In 2024, after a quick break next week for the holidays, we will begin shifting our attention to Olympia’s legislative agenda. Judging by some of the new proposals for this session, those who care about individual liberties and prudent governance certainly have their defensive work cut out for them this coming year. The Washington Policy Center discusses one of the more poorly conceived bills here.
But before we dive into on-deck legislation we would like to focus this week on our state’s risibly high sales taxes and to call attention to the issue of lowering the statewide rate (about 6.5%) this coming session. With Christmas just around the corner, “‘tis the season to be jolly,” but ‘tis also the season when millions of Americans accrue heaps of debt simply gift-shopping for family and friends (and some people we don’t even really like). Sales taxes make this a lot worse. Statewide, our sales tax ranks 12th worst —okay; not great. Combine that with our average local sales taxes, however, and our state catapults to fourth worst on the overall list.
Last week we discussed WSDOT’s comical plan to spend $10 million per rest stop on renovations and other upgrades. In weeks prior, we covered Olympia’s poor spending habits in other areas—from a program that spent upwards of $1 million to house each of 126 homeless individuals to the state’s ongoing practice of conducting high-stakes public-union negotiations in near-total secrecy.

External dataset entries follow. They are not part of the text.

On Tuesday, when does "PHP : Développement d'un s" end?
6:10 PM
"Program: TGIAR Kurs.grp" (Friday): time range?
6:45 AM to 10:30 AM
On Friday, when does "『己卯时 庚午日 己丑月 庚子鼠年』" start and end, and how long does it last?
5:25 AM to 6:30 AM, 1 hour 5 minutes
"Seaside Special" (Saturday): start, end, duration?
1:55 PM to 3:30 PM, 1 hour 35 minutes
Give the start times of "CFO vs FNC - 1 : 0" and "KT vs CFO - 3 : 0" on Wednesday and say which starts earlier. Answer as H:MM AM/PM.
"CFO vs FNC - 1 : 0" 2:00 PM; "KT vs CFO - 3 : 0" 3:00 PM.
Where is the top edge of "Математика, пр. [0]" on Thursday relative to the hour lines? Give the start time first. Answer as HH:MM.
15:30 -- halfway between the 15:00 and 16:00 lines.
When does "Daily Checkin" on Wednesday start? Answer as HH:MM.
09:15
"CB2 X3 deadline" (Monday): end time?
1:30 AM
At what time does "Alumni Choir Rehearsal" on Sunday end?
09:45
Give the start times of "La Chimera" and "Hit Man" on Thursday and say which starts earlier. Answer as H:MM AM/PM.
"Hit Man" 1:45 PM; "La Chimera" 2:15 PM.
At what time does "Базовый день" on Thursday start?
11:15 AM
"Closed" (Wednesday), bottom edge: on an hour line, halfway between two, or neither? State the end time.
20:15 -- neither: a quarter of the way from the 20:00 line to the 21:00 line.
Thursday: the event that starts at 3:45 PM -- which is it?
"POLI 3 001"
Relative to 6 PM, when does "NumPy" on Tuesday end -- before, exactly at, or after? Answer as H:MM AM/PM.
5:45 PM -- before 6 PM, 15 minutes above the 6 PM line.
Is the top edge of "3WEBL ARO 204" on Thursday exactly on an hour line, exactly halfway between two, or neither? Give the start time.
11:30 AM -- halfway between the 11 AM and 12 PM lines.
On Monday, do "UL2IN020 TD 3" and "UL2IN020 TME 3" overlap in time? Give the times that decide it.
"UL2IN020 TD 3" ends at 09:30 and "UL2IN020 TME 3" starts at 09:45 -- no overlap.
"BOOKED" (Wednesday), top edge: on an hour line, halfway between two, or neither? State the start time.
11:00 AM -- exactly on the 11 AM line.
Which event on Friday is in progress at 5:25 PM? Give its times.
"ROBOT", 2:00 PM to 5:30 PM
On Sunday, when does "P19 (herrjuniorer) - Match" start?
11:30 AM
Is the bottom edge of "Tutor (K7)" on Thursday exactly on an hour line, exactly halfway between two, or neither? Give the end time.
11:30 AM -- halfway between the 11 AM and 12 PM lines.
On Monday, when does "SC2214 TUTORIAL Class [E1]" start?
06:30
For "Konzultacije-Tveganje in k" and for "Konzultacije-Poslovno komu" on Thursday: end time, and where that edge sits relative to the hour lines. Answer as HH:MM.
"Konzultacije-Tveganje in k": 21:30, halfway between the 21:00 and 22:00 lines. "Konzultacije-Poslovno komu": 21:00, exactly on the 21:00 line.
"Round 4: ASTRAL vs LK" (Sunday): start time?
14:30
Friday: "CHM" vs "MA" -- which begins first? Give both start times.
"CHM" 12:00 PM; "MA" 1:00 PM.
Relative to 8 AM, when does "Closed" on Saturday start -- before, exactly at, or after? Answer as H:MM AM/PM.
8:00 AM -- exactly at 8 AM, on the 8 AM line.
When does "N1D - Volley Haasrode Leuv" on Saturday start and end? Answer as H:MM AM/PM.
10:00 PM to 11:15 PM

Perhaps unlike those matters, it is likely that most of our readers are all too familiar with Washington’s onerous tax regime. When I mention to outsiders that Washington has no income tax, it gives the immediate (but hardly enduring) misimpression that ours is one of the more business-friendly states—one that protects individual prosperity at the expense of poor governance, not vice versa. Upon a cursory review, of course, it quickly becomes clear that even without statewide income taxes (except, notably, on capital gains), Washingtonians pay in the top half of the country in combined state and local taxes.
When we think “high taxes,” most of us probably conjure images of the uber-progressive states—e.g., Massachusetts and Maryland (and often ours, unfortunately). While the data generally bears out this assumption, it does not account for subcategorical tax disparities. When you factor in all forms of taxation, the list opens, predictably, with New York. But when you isolate sales taxes, Tennessee, Arkansas, and Louisiana occupy the top three spots. New Jersey, meanwhile, which has a well-earned reputation for government expenditure at the severe expense of private wealth, at least stands at a respectable 30th worst in combined state and local sales taxes.
Of course, taxation, in whatever form, is not the sole measure of financial quality of life. Costs of living vary substantially, and all things considered I’d still rather live in Tennessee, the Volunteer State, than I would Vermont (ranked 32nd worst in sales taxes)—though I am a sucker for autumn visits to Bernie’s backyard. And state income taxes tend to be far more regressive. Since they charge everyone identical rates for the same goods, lower-income households end up spending more than do their high-income neighbors.
So it is that if you live in Clark County, you or someone you know has likely ventured over to Portland for their Chrismahanukwanzakah shopping. Ditto for all the Spokanites who drive to Coeur d’Alene this season. Oregon, after all, is one of just five states with no statewide sales tax—alongside Alaska, Delaware, Montana, and New Hampshire. And Idaho’s sales tax comes in at a healthy 37th worst. According to the Tax Foundation, “[r]esearch indicates that consumers can and do leave high-tax areas to make major purchases in low-tax areas . . .” This makes sense. The tax burden on expenditures can even outstrip the onus placed on earnings. And with people fleeing high-income-tax states for the likes of income-tax-free Florida and Texas, among others, it makes sense that the same or an even greater incentive would hold for taxes imposed on people’s take-home pay.
We cannot discount the adverse impact our state’s sky-high sales taxes have on the appeal of moving here, or its outsized role in pushing some Washingtonians to leave for cheaper (if not greener) pastures. And, perhaps ironically, households occupying the high end of our state’s tax base are also those most likely to have the resources to exit. Washington’s recent institution of a capital gains tax likely prompted Jeff Bezos to relocate to Florida—at least on paper.
While the damage our onerous tax regime will inflict is not yet fully realized—though Washington already ranks sixth in population outflow, per the U.S. Postal Service—about the time demographic reversals become tangible is when they have already begun spinning out of control. As a nice Christmas treat to all of us—and in order to nip reversals of economic and demographic fortunes in their buds—Olympia this year should lower the statewide sales tax rate and make it more difficult for local authorities to hike or keep theirs hiked.